Целый год после победы при Актии Октавиан готовился к последнему броску. И в июле 30 года до Р.Х. его легионы появились под Александрией. На следующую ночь, когда сумерки, сгустившись, приближались к полуночи, звуки незримой процессии музыкантов прошествовали по городу, а потом поднялись к звездам. «И когда люди принялись размышлять об этой тайне, они поняли, что Дионис, бог, которому всегда стремился подражать Антоний, покинул своего любимца».[292] На следующий день Александрия пала. Антоний, совершивший самоубийство на манер Катона, умер на руках своей любовницы. Клеопатра последовала за ним через девять дней, узнав о том, что Октавиан намеревается провести ее в цепях во время своего триумфа. Как подобает фараону, она умерла от укуса кобры, яд которой, по мнению египтян, дарует бессмертие.
Тот испуг, в который Клеопатра повергла Рим, стоил существования ее династии. Цезариона, ее сына от Юлия Цезаря, втихаря казнили, династию Птолемеев официально низложили. В храмах всего Египта скульпторы принялись ваять образ нового царя — самого Октавиана. Отныне стране предстояло стать не самостоятельным царством, и даже не римской провинцией — хотя новый фараон предпочитал изображать дело иначе, — а личным владением. Впоследствии Октавиан будет хвастать своим милосердием: «Когда было безопасно прощать чужеземные народы, я предпочитал сохранить им жизнь, чем истреблять».[293] Александрия стала величайшим городом среди всех, что попадали в руки римских полководцев со времен Карфагена, однако участь ее оказалась совершенно иной. Беспощадный в борьбе за власть, Октавиан пользовался ею с холодным цинизмом. Александрия была слишком богата, — слишком сладок был этот горшок с медом, чтобы разбивать его. Неприкосновенными остались даже изваяния Клеопатры.

СПИСОК СТРОК |
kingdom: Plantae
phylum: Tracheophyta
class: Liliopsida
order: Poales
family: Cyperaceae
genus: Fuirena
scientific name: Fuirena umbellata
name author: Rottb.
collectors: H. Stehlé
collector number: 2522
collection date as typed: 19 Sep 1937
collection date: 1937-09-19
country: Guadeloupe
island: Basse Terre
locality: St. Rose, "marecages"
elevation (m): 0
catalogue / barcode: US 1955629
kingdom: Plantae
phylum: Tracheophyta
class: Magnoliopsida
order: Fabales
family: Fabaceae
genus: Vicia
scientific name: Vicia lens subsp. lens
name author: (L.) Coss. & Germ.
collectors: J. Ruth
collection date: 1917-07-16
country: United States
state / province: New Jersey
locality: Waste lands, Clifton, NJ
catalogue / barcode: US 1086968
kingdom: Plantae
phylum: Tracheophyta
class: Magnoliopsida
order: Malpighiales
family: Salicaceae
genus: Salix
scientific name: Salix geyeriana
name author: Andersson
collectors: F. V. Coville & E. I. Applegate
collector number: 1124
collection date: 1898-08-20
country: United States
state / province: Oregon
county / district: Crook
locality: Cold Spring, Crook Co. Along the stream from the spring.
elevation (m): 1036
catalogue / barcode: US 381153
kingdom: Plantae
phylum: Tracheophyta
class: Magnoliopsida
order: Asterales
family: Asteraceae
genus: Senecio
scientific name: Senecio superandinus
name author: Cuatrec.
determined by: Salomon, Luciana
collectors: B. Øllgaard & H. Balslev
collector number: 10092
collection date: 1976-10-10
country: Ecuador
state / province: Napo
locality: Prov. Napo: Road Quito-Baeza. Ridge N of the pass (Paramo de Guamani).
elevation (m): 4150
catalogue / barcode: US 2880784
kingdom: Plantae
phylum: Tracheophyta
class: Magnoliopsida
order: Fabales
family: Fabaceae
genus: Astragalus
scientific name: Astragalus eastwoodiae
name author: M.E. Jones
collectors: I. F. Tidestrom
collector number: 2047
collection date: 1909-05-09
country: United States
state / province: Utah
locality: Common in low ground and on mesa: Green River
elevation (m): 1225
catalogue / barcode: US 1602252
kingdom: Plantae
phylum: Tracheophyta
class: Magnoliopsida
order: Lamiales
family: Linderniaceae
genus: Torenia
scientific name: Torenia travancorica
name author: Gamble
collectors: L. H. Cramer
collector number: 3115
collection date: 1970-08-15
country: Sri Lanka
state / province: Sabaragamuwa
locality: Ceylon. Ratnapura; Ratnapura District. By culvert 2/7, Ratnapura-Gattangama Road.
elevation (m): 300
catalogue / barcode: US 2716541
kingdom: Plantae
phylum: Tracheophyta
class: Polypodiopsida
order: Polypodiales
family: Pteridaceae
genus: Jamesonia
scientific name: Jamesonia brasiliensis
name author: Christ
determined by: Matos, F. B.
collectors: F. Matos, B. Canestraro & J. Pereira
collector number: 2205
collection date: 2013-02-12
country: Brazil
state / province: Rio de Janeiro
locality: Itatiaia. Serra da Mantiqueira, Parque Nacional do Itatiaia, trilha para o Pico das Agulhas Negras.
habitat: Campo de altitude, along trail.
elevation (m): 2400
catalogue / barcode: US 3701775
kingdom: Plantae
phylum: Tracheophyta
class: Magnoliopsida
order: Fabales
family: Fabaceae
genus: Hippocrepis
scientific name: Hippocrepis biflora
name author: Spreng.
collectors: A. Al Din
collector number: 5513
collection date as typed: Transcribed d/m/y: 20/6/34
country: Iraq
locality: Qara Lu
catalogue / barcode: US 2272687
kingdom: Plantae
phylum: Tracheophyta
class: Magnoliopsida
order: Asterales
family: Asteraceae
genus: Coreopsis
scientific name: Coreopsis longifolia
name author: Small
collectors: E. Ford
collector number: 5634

ЗАДАНИЕ | Через сколько дней после смерти Антония умерла Клеопатра, если верить тексту о падении Александрии? Строки никак не связаны с текстом.

ОТВЕТ | Через девять дней.